> _Trecho citado_:
***

A vacinação é uma escolha ou obrigação?

No mês de setembro, o atual Presidente da República afirmou que “ninguém pode obrigar ninguém a tomar vacina”, em referência a futura campanha de vacinação contra a covid-19. A declaração foi criticada por médicos, infectologistas e constitucionalistas. Segundo eles, desestimular a vacinação é inconstitucional e pode trazer graves prejuízos ao combate à pandemia e outras doenças.

Vacina: saúde, direito e cidadania

Aliadas da população na prevenção de adoecimentos e mortes, as vacinas têm a missão de proteger o corpo humano: elas “ensinam” o sistema imunológico a combater vírus e bactérias. Febre amarela, poliomielite, gripe, sarampo, rubéola, rotavírus, coqueluche, meningite, tuberculose e hepatites são alvos do calendário de vacinação brasileiro, com oferta gratuita de imunização pelo Sistema Único de Saúde (SUS) em cerca de 40 mil unidades básicas de saúde em todo o país.

A vacinação não beneficia somente a pessoa que recebeu a dose. Com a diminuição da circulação dos vírus e bactérias que causam as doenças, a vacina beneficia a população como um todo – incluindo aquelas pessoas que tenham algum tipo de restrição ao uso da vacina, como alergias ou doenças imunes, e até recém nascidos. Exemplo de êxito da imunização, a varíola se tornou a primeira doença erradicada do planeta. Anteriormente, a doença, capaz de matar cerca de 30% dos infectados, dizimou boa parte da população do Rio de Janeiro no início do século 20.

Vacinação contra Covid-19

Se por um lado a fala do Presidente pode incentivar ainda mais o crescimento do movimento antivacina, por outro ela está equivocada e seria inconstitucional.

***

> _O que fazer_: Reescreva o trecho do texto sobre vacinação que começa com as palavras "No mês de setembro, o" e termina com "e outras doenças.", trocando "pandemia" por "crise sanitária".

Entradas salvas
***

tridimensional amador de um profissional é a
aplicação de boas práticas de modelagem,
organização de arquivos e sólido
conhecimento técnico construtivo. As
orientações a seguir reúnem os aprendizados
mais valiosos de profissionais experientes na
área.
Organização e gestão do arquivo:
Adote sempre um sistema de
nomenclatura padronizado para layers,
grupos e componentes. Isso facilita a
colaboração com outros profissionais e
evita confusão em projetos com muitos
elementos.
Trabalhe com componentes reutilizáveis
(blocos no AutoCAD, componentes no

***

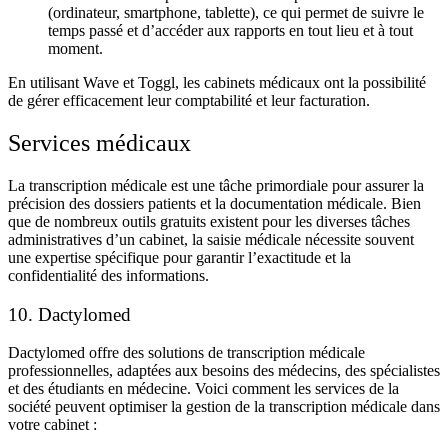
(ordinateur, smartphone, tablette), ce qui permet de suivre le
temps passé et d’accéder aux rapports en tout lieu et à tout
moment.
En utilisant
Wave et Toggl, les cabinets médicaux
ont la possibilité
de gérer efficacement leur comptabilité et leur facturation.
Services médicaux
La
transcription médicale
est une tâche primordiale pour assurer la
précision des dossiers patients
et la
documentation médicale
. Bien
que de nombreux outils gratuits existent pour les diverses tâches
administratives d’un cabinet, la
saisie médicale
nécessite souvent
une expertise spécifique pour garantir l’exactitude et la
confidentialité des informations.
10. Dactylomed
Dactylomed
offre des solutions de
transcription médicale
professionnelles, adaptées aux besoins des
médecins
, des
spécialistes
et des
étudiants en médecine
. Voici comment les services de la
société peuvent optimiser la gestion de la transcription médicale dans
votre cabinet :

***

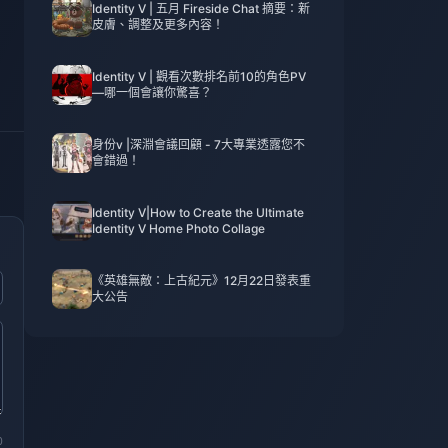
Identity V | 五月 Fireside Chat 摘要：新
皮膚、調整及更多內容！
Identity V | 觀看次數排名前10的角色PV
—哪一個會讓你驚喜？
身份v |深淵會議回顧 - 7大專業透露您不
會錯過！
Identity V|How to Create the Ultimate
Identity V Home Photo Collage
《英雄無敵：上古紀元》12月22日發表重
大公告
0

***

> _Resolução da tarefa_:
No mês de setembro, o atual Presidente da República afirmou que “ninguém pode obrigar ninguém a tomar vacina”, em referência a futura campanha de vacinação contra a covid-19. A declaração foi criticada por médicos, infectologistas e constitucionalistas. Segundo eles, desestimular a vacinação é inconstitucional e pode trazer graves prejuízos ao combate à crise sanitária e outras doenças.